ACTIVITY -
Please repeat every record below exactly as written, but leave out the pictures.

(Beginning of THE DATA)

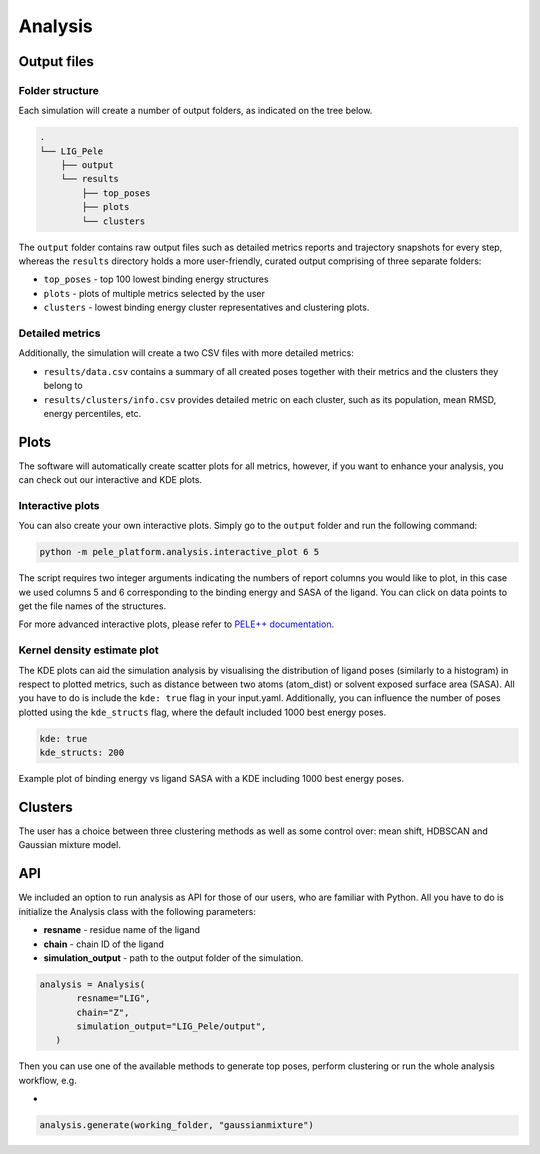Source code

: Analysis
============

Output files
-----------------

Folder structure
++++++++++++++++++

Each simulation will create a number of output folders, as indicated on the tree below.

.. code:: console

    .
    └── LIG_Pele
        ├── output
        └── results
            ├── top_poses
            ├── plots
            └── clusters


The ``output`` folder contains raw output files such as detailed metrics reports and trajectory snapshots for every step, whereas the
``results`` directory holds a more user-friendly, curated output comprising of three separate folders:

- ``top_poses`` - top 100 lowest binding energy structures
- ``plots`` - plots of multiple metrics selected by the user
- ``clusters`` - lowest binding energy cluster representatives and clustering plots.

Detailed metrics
++++++++++++++++++

Additionally, the simulation will create a two CSV files with more detailed metrics:

- ``results/data.csv`` contains a summary of all created poses together with their metrics and the clusters they belong to
- ``results/clusters/info.csv`` provides detailed metric on each cluster, such as its population, mean RMSD, energy percentiles, etc.


Plots
---------
The software will automatically create scatter plots for all metrics, however, if you want to enhance your analysis, you
can check out our interactive and KDE plots.

Interactive plots
+++++++++++++++++++
You can also create your own interactive plots. Simply go to the ``output`` folder and run the following command:

.. code-block:: console

 python -m pele_platform.analysis.interactive_plot 6 5

The script requires two integer arguments indicating the numbers of report columns you would like to plot, in this
case we used columns 5 and 6 corresponding to the binding energy and SASA of the ligand. You can click on data points to get the file names of the structures.

.. image:: ../img/interactive_plot.png
  :width: 400
  :align: center

For more advanced interactive plots, please refer to `PELE++ documentation <https://nostrumbiodiscovery.github.io/pele_docs/intro/GeneralAnalysis/GeneralAnalysis.html>`_.

Kernel density estimate plot
++++++++++++++++++++++++++++++

The KDE plots can aid the simulation analysis by visualising the distribution of ligand poses (similarly to a histogram)
in respect to plotted metrics, such as distance between two atoms (atom_dist) or solvent exposed surface area (SASA).
All you have to do is include the ``kde: true`` flag in your input.yaml. Additionally, you can influence the number of
poses plotted using the ``kde_structs`` flag, where the default included 1000 best energy poses.

.. code-block:: yaml

    kde: true
    kde_structs: 200

Example plot of binding energy vs ligand SASA with a KDE including 1000 best energy poses.

.. image:: ../img/kde.png
  :width: 400
  :align: center

Clusters
-----------

The user has a choice between three clustering methods as well as some control over: mean shift, HDBSCAN and Gaussian mixture model.


API
-----

We included an option to run analysis as API for those of our users, who are familiar with Python. All you have to do is
initialize the Analysis class with the following parameters:

- **resname** - residue name of the ligand
- **chain** - chain ID of the ligand
- **simulation_output** - path to the output folder of the simulation.

.. code-block:: python

     analysis = Analysis(
            resname="LIG",
            chain="Z",
            simulation_output="LIG_Pele/output",
        )

Then you can use one of the available methods to generate top poses, perform clustering or run the whole analysis workflow, e.g.

-

.. code-block:: python

    analysis.generate(working_folder, "gaussianmixture")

(End of THE DATA)

RESPONSE TO THIS TASK -
Source code

: Analysis
============

Output files
-----------------

Folder structure
++++++++++++++++++

Each simulation will create a number of output folders, as indicated on the tree below.

.. code:: console

    .
    └── LIG_Pele
        ├── output
        └── results
            ├── top_poses
            ├── plots
            └── clusters


The ``output`` folder contains raw output files such as detailed metrics reports and trajectory snapshots for every step, whereas the
``results`` directory holds a more user-friendly, curated output comprising of three separate folders:

- ``top_poses`` - top 100 lowest binding energy structures
- ``plots`` - plots of multiple metrics selected by the user
- ``clusters`` - lowest binding energy cluster representatives and clustering plots.

Detailed metrics
++++++++++++++++++

Additionally, the simulation will create a two CSV files with more detailed metrics:

- ``results/data.csv`` contains a summary of all created poses together with their metrics and the clusters they belong to
- ``results/clusters/info.csv`` provides detailed metric on each cluster, such as its population, mean RMSD, energy percentiles, etc.


Plots
---------
The software will automatically create scatter plots for all metrics, however, if you want to enhance your analysis, you
can check out our interactive and KDE plots.

Interactive plots
+++++++++++++++++++
You can also create your own interactive plots. Simply go to the ``output`` folder and run the following command:

.. code-block:: console

 python -m pele_platform.analysis.interactive_plot 6 5

The script requires two integer arguments indicating the numbers of report columns you would like to plot, in this
case we used columns 5 and 6 corresponding to the binding energy and SASA of the ligand. You can click on data points to get the file names of the structures.

.. image:: ../img/interactive_plot.png
  :width: 400
  :align: center

For more advanced interactive plots, please refer to `PELE++ documentation <https://nostrumbiodiscovery.github.io/pele_docs/intro/GeneralAnalysis/GeneralAnalysis.html>`_.

Kernel density estimate plot
++++++++++++++++++++++++++++++

The KDE plots can aid the simulation analysis by visualising the distribution of ligand poses (similarly to a histogram)
in respect to plotted metrics, such as distance between two atoms (atom_dist) or solvent exposed surface area (SASA).
All you have to do is include the ``kde: true`` flag in your input.yaml. Additionally, you can influence the number of
poses plotted using the ``kde_structs`` flag, where the default included 1000 best energy poses.

.. code-block:: yaml

    kde: true
    kde_structs: 200

Example plot of binding energy vs ligand SASA with a KDE including 1000 best energy poses.

.. image:: ../img/kde.png
  :width: 400
  :align: center

Clusters
-----------

The user has a choice between three clustering methods as well as some control over: mean shift, HDBSCAN and Gaussian mixture model.


API
-----

We included an option to run analysis as API for those of our users, who are familiar with Python. All you have to do is
initialize the Analysis class with the following parameters:

- **resname** - residue name of the ligand
- **chain** - chain ID of the ligand
- **simulation_output** - path to the output folder of the simulation.

.. code-block:: python

     analysis = Analysis(
            resname="LIG",
            chain="Z",
            simulation_output="LIG_Pele/output",
        )

Then you can use one of the available methods to generate top poses, perform clustering or run the whole analysis workflow, e.g.

-

.. code-block:: python

    analysis.generate(working_folder, "gaussianmixture")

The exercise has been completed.